BEGIN Data for processing

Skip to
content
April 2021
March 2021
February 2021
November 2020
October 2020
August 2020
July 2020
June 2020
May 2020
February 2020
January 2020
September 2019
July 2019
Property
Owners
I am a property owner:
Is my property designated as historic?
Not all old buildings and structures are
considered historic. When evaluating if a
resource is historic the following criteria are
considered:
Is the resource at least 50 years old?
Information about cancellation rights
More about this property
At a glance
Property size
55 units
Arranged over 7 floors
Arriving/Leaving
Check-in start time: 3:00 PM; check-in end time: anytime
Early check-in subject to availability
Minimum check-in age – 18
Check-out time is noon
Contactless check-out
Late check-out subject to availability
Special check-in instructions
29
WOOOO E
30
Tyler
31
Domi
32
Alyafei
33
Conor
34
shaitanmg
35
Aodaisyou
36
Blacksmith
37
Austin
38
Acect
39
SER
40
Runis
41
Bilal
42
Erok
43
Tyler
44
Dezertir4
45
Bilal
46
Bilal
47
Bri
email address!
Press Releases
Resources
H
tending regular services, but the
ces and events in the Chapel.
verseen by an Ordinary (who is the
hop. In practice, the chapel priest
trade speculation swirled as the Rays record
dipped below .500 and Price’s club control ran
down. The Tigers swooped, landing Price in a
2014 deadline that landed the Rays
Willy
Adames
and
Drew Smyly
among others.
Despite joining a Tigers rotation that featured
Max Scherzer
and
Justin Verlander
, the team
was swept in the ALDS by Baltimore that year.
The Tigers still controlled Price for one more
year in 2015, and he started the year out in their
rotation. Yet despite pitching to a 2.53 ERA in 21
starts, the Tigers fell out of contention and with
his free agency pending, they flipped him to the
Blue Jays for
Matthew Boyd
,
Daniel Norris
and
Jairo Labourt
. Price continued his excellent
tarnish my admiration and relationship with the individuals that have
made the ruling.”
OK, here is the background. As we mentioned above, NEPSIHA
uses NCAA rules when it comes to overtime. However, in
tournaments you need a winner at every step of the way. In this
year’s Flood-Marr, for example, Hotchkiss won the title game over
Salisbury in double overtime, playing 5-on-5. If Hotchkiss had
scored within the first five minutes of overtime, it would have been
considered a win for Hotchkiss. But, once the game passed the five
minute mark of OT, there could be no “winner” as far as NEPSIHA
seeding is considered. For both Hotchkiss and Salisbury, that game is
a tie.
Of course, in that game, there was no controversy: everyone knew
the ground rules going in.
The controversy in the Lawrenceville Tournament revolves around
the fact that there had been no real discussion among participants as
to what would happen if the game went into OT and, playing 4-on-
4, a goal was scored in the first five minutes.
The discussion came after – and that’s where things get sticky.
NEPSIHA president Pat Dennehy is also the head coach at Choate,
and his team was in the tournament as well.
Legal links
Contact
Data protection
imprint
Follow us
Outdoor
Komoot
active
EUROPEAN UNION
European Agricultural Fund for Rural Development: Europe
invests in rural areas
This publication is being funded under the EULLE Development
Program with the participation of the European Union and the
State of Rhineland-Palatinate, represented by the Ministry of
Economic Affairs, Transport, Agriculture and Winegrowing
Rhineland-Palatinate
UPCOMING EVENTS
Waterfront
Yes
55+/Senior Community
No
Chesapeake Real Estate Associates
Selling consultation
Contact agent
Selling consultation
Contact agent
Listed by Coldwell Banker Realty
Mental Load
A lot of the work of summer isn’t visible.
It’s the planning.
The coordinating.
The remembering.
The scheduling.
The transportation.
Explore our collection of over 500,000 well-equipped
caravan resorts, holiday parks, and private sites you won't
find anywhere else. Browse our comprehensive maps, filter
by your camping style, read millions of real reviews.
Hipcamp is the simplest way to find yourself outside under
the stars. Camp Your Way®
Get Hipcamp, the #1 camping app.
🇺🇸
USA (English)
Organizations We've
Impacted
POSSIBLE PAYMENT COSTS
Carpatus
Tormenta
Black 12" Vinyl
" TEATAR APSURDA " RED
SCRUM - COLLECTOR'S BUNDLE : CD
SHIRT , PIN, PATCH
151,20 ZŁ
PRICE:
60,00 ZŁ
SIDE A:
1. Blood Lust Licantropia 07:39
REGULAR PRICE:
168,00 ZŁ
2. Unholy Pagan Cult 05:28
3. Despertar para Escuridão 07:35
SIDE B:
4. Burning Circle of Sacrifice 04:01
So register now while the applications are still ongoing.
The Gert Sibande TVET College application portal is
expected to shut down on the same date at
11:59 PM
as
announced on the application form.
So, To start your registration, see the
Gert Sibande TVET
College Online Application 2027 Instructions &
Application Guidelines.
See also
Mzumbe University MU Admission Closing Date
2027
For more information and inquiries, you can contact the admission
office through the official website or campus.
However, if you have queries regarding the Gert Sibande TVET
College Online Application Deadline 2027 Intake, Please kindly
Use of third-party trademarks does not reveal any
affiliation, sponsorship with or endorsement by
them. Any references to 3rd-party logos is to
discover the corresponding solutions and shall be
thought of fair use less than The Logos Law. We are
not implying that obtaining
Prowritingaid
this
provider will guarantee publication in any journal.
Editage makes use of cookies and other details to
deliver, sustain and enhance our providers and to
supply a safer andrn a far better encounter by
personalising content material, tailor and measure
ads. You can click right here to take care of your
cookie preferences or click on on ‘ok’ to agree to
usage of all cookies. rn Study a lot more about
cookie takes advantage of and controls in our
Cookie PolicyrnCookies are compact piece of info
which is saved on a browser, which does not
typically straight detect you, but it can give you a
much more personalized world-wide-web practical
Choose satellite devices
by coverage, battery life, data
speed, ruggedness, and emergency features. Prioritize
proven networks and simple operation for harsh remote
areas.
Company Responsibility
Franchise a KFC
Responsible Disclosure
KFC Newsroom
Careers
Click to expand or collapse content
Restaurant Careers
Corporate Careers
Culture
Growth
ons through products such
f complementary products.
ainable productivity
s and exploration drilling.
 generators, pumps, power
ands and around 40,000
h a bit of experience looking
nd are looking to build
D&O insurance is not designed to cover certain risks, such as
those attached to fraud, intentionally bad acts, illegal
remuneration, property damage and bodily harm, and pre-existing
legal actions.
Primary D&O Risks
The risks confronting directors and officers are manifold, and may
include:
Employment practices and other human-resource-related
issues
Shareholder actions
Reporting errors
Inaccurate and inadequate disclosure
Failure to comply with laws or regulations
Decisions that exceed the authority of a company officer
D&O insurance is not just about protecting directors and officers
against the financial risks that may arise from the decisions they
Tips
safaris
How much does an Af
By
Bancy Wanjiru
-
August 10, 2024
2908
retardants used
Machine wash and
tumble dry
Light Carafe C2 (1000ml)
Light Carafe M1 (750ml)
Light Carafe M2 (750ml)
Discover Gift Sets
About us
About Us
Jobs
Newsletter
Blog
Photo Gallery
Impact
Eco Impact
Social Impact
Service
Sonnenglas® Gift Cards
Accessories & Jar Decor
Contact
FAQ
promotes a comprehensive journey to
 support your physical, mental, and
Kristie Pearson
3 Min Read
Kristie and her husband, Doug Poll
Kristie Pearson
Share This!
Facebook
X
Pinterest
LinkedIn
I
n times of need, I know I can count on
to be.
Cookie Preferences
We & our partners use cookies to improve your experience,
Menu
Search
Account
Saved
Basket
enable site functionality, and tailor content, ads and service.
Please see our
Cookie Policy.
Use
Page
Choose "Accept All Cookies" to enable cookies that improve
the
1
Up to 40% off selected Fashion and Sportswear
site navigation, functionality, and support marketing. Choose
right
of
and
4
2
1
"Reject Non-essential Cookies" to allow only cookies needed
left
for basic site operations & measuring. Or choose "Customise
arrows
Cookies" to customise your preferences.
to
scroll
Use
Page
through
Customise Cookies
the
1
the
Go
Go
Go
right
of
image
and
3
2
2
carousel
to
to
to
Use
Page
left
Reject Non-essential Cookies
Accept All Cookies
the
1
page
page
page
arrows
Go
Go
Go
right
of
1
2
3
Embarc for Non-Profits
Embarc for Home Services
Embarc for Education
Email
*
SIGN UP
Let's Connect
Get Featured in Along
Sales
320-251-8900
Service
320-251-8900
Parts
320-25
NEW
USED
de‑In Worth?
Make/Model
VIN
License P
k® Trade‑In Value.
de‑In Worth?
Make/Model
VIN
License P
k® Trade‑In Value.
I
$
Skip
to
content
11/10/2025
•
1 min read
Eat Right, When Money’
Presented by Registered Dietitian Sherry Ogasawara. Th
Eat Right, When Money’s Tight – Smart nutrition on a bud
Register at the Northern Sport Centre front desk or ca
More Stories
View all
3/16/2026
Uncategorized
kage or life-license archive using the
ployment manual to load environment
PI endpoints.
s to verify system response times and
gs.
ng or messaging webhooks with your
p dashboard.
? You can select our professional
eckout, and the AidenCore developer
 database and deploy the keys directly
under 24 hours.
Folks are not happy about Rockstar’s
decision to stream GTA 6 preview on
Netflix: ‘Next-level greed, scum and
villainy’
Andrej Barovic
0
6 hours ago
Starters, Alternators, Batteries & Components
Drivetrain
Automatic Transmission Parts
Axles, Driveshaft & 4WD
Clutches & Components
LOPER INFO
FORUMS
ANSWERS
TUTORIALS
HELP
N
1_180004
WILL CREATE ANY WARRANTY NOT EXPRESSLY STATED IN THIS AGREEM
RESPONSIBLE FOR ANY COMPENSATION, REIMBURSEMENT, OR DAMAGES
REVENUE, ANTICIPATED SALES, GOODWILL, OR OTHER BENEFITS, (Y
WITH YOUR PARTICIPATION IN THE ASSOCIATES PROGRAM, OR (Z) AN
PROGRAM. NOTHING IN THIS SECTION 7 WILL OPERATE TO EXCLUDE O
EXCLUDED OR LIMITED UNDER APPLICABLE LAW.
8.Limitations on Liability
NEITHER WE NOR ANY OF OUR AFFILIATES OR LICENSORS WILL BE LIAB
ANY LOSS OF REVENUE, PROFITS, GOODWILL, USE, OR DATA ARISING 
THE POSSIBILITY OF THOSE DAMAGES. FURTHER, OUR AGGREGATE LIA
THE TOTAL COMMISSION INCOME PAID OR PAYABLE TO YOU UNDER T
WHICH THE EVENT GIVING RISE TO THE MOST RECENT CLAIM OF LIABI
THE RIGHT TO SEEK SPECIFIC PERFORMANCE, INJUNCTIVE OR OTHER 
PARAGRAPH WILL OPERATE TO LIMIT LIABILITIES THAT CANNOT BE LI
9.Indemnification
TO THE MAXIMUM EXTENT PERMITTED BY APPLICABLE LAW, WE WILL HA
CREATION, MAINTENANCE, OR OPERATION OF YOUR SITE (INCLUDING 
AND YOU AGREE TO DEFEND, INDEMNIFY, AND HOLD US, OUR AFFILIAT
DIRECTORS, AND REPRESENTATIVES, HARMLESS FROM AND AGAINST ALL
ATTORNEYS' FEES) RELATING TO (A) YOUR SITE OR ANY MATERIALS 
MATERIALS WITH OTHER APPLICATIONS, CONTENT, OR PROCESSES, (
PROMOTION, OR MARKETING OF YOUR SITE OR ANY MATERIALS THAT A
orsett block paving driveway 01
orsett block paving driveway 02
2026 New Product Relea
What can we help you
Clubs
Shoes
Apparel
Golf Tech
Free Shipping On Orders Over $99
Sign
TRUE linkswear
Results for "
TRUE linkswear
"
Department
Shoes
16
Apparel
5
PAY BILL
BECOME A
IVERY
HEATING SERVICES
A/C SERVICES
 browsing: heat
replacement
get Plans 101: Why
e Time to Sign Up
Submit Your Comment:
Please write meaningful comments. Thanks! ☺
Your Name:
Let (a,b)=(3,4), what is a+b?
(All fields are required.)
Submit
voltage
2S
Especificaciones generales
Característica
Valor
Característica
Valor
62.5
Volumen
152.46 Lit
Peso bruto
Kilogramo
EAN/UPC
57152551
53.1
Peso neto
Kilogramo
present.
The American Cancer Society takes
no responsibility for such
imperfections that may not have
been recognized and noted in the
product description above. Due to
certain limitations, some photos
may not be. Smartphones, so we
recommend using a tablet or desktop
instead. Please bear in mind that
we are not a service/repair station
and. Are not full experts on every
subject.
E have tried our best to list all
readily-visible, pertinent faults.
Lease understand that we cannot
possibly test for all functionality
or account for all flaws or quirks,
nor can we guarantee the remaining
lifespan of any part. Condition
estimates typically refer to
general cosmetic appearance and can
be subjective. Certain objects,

END Data for processing

# Task description
Up to and including the line with "Justin Verlander", print every line of the records from the start.

# Exercise solution
Skip to
content
April 2021
March 2021
February 2021
November 2020
October 2020
August 2020
July 2020
June 2020
May 2020
February 2020
January 2020
September 2019
July 2019
Property
Owners
I am a property owner:
Is my property designated as historic?
Not all old buildings and structures are
considered historic. When evaluating if a
resource is historic the following criteria are
considered:
Is the resource at least 50 years old?
Information about cancellation rights
More about this property
At a glance
Property size
55 units
Arranged over 7 floors
Arriving/Leaving
Check-in start time: 3:00 PM; check-in end time: anytime
Early check-in subject to availability
Minimum check-in age – 18
Check-out time is noon
Contactless check-out
Late check-out subject to availability
Special check-in instructions
29
WOOOO E
30
Tyler
31
Domi
32
Alyafei
33
Conor
34
shaitanmg
35
Aodaisyou
36
Blacksmith
37
Austin
38
Acect
39
SER
40
Runis
41
Bilal
42
Erok
43
Tyler
44
Dezertir4
45
Bilal
46
Bilal
47
Bri
email address!
Press Releases
Resources
H
tending regular services, but the
ces and events in the Chapel.
verseen by an Ordinary (who is the
hop. In practice, the chapel priest
trade speculation swirled as the Rays record
dipped below .500 and Price’s club control ran
down. The Tigers swooped, landing Price in a
2014 deadline that landed the Rays
Willy
Adames
and
Drew Smyly
among others.
Despite joining a Tigers rotation that featured
Max Scherzer
and
Justin Verlander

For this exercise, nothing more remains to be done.